La nostra cinquina ideale per il Premio Strega 2025

Anche quest'anno proviamo a fare la nostra previsione per i finalisti al Premio Strega 2025.
Tra storie vere e inventate, ricostruzioni biografiche, saghe e viaggi interiori se ne esce toccati, scossi, talvolta spiazzati. Il filo che abbiamo seguito — quasi naturale — è stato quello delle crepe: familiari, storiche, affettive, intime.
Ed ecco, in rigoroso ordine alfabetico, la sestina (perché l'articolo 7 del regolamento del Premio prevede la presenza di almeno un libro pubblicato da un medio o piccolo editore nella graduatoria finale e ce ne abbiamo messi due) che, a nostro avviso, ha saputo meglio raccontare questo tempo fragile e stratificato.

L'ANNIVERSARIO – Andrea Bajani (Feltrinelli)
Perché ci sono
romanzi che non alzano mai la voce eppure gridano forte. Bajani ha scritto
un'opera "scandalosamente calma" (citando Carrère), sul peso della famiglia,
sul tentativo di rompere un legame senza riuscirci mai del tutto, sulla
consapevolezza che ci si può "liberare".
Perché è un romanzo che non offre riconciliazioni facili e perché "A dieci
anni dalla fuga, la voce del padre era ancora lì."

POVERI A NOI – Elvio Carrieri (Ventanas)
Perché a vent'anni,
Elvio Carrieri scrive con una maturità rara e uno sguardo spoglio di retorica.
La sua Bari è viva, dolente, piena di slanci e fratture. L'amicizia tra Libero
e Plinio è un nodo emotivo che resiste al tempo, finché l'amore non lo
scardina.
Un esordio che sa essere duro e tenero insieme, pieno di dignità e di vita. "Avevamo
sedici anni, e una cosa del genere non ci sarebbe più successa."

DI SPALLE A QUESTO MONDO – Wanda Marasco (Neri Pozza)
Perché l'autrice ci riporta nella Napoli dell'Ottocento e ce la mostra con occhi contemporanei. Il romanzo è ispirato alla vita del medico Palasciano, ma al centro c'è sua moglie Olga: fragile, ferita, incancellabile. Perché il corpo e il dolore diventano spazi simbolici di una donna che, curata da tutti, non guarisce mai del tutto. "Salvare non basta, se non si ama fino a scomparire."

CHIUDO LA PORTA E URLO – Paolo Nori (Mondadori)
Perché è un romanzo
che è un omaggio a Raffaello Baldini ma anche alla lingua come corpo vivo,
incandescente.

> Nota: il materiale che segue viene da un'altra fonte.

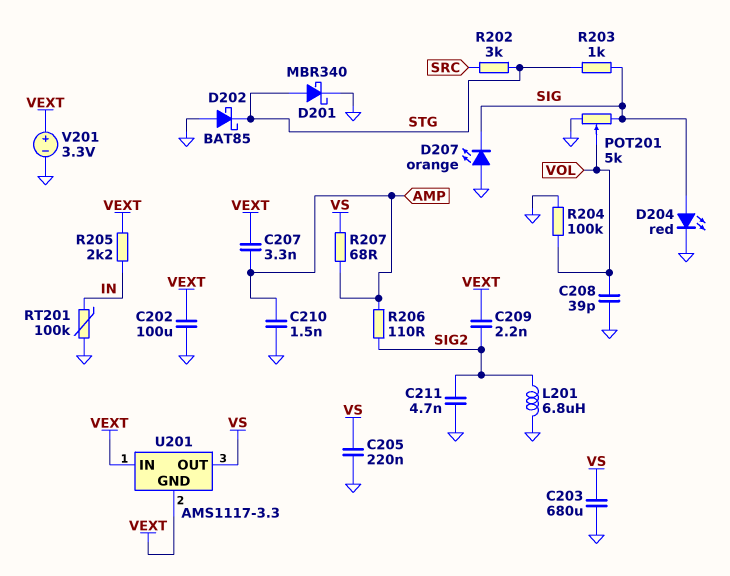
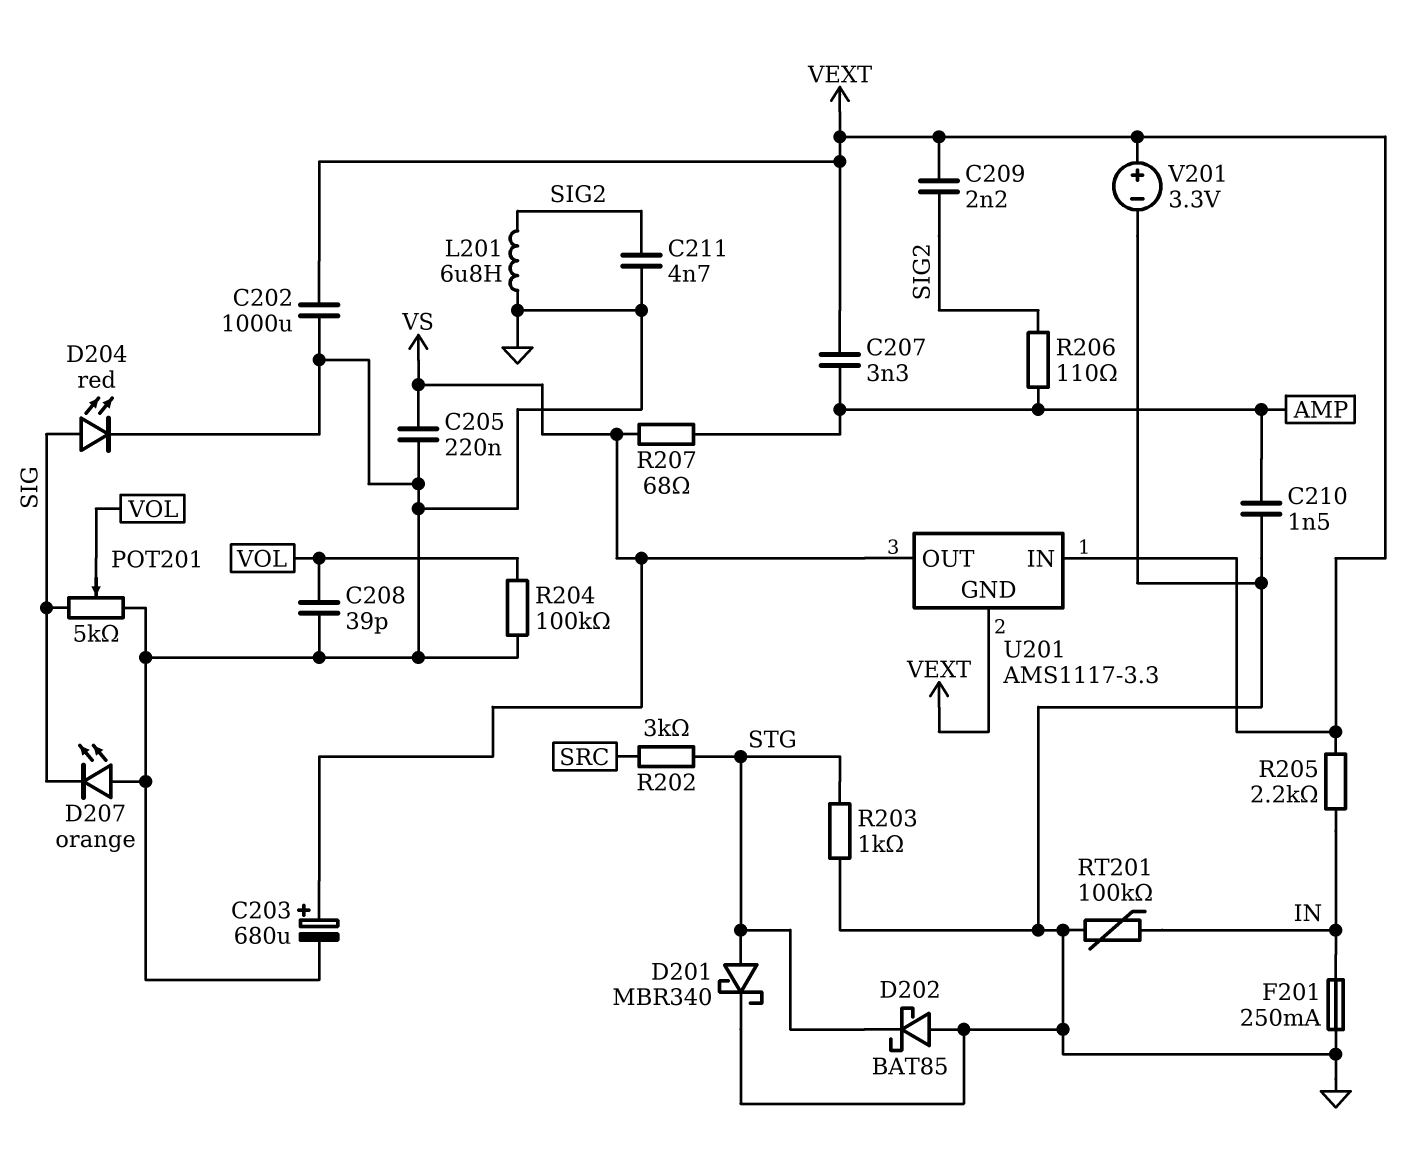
C202: 100uF (GND, VEXT) -> 1000uF (GND, VEXT)
C203: 680uF (GND, VS) -> 680uF (plus VS, minus GND)
F201: none -> 250mA (GND, IN)
R203: 1k (SIG, STG) -> 1k (GND, STG)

In bilico tra poesia e narrazione, tra ironia e dolore, è un
esercizio di voce: quella del dialetto, quella dell'autore, quella che rimane
anche quando si chiude la porta.
"Quando scriveva, era come se respirasse in un altro modo."
Perché è un romanzo che urla piano, ma a lungo.

INVENTARIO DI QUEL CHE RESTA DOPO CHE LA FORESTA BRUCIA – Michele Ruol (TerraRossa)
Perché è un esordio
che sa di cenere, di lutto e resistenza. Perché è un racconto spezzato che
cerca di nominare l'inenarrabile. E lo fa in maniera magistrale.
Perché è la storia di Padre e Madre dopo la fine del mondo. Perché "Anche la
casa, anche le pareti, sembrano voler dire qualcosa." E perché "anche quando
sembra tutto bruciato, qualcosa resta. Qualcosa si può ancora dire."

QUELLO CHE SO DI TE – Nadia Terranova (Guanda)
Perché ogni
genealogia porta con sé un'eredità invisibile, e a volte quell'eredità
attraversa generazioni come un'ombra. L'autrice scava nei silenzi familiari,
tra l'infanzia, la maternità, il manicomio e la paura di diventare qualcun
altro: "Non posso permettermi di impazzire."
Perché è un romanzo stratificato, sensibile, che affronta il nodo della salute
mentale con consapevolezza e grazia.
Tutti gli altri romanzi per noi sono al settimo posto, a pari merito. E ci auguriamo che queste storie — tutte — continuino a circolare, a farsi domande. Perché all'inizio parlavamo di tempo fragile e di crepe. E, come diceva Cesare Pavese, "Il tempo guarisce tutto. No, il tempo non guarisce niente. Passa, e basta. Passando scava, consuma, corrode. A volte, fa fiorire."